[Leestekst]
-.-.-
In een recent overzichtsartikel wijzen Humburg en van der Velden (2012) op zes trends die in sterke mate bepalend zijn voor de plaats die hoger opgeleiden vervullen in de economie en samenleving. Deze trends zijn: de kennissamenleving, de ICT-revolutie, globalisering, verandering van de economische structuur, high performance organisaties en toenemende onzekerheid. Bij elke trend kan een bepaald competentiedomein worden aangewezen waarop de betreffende trend het meest directe effect heeft. Alle genoemde trends hebben waarschijnlijk enig effect op de mate waarin vrijwel elke denkbare competentie nodig kan zijn in het werk van afgestudeerden. Het gaat hier vooral om de competenties die het meest direct verband houden met de betreffende trend.
Kennissamenleving
Voor de kennissamenleving is dit het competentiedomein van de professionele expertise. Dit behelst meer dan alleen vakkennis; ook het vermogen om als expert te denken en het beschikken over brede academische vaardigheden zijn belangrijk. Expert worden kost tijd: gemiddeld zo’n vijf jaar werkervaring na het afronden van een studie in het hoger onderwijs. Uit ervaringen en gesprekken met afgestudeerden uit het HBO- en WO-onderwijs blijkt dat, kort na afstuderen, er vooral een tekort aan vakkennis is onder werkende afgestudeerden. Dit is echter niet zonder meer een teken dat de opleiding heeft gefaald. In tegendeel: afgestudeerden met een tekort aan vakkennis zijn doorgaans zeer positief gestemd over hun arbeidsmarktsituatie in termen van carrièremogelijkheden en algemene baantevredenheid. Tot op zekere hoogte lijkt een tekort aan vakkennis juist een teken te zijn van een dynamische baan met vele ontwikkelmogelijkheden.
-.-.-
[Opdracht 1] Zet de regels uit de records, van de regel met "Output format: photo, then" tot en met het einde van de records, als genummerde lijst onder elkaar. Laat lege regels weg.

[Opgeslagen gegevensrecords]
-.-.-
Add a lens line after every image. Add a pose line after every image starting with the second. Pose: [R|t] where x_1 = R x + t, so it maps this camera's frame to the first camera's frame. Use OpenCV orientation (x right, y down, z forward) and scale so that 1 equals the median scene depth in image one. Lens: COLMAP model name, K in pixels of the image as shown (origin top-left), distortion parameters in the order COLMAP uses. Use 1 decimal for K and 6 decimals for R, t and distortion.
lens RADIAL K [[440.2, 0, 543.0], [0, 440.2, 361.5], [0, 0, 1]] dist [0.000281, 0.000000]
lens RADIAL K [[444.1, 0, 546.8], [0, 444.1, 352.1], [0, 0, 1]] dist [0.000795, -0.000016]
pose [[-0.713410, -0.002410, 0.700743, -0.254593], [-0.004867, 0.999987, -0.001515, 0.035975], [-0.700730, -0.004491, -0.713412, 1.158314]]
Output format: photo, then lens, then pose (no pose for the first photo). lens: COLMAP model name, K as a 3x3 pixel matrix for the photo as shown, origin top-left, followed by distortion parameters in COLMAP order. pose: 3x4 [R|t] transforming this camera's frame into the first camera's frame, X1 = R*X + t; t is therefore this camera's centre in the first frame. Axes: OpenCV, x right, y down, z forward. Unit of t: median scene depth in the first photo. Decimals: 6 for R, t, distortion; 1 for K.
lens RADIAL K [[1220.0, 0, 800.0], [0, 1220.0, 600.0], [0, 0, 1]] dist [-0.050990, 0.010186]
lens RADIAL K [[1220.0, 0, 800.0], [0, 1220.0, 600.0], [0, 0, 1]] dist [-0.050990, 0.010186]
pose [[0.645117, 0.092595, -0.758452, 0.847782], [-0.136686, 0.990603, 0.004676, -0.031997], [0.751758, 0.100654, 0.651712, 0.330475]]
-.-.-
[Opdracht 2] Hoeveel jaar werkervaring kost het volgens de leestekst gemiddeld om expert te worden?

[Schriftelijk antwoord 1]
1. Output format: photo, then lens, then pose (no pose for the first photo). lens: COLMAP model name, K as a 3x3 pixel matrix for the photo as shown, origin top-left, followed by distortion parameters in COLMAP order. pose: 3x4 [R|t] transforming this camera's frame into the first camera's frame, X1 = R*X + t; t is therefore this camera's centre in the first frame. Axes: OpenCV, x right, y down, z forward. Unit of t: median scene depth in the first photo. Decimals: 6 for R, t, distortion; 1 for K.
2. lens RADIAL K [[1220.0, 0, 800.0], [0, 1220.0, 600.0], [0, 0, 1]] dist [-0.050990, 0.010186]
3. lens RADIAL K [[1220.0, 0, 800.0], [0, 1220.0, 600.0], [0, 0, 1]] dist [-0.050990, 0.010186]
4. pose [[0.645117, 0.092595, -0.758452, 0.847782], [-0.136686, 0.990603, 0.004676, -0.031997], [0.751758, 0.100654, 0.651712, 0.330475]]

[Schriftelijk antwoord 2] Gemiddeld zo'n vijf jaar werkervaring na het afronden van een studie in het hoger onderwijs.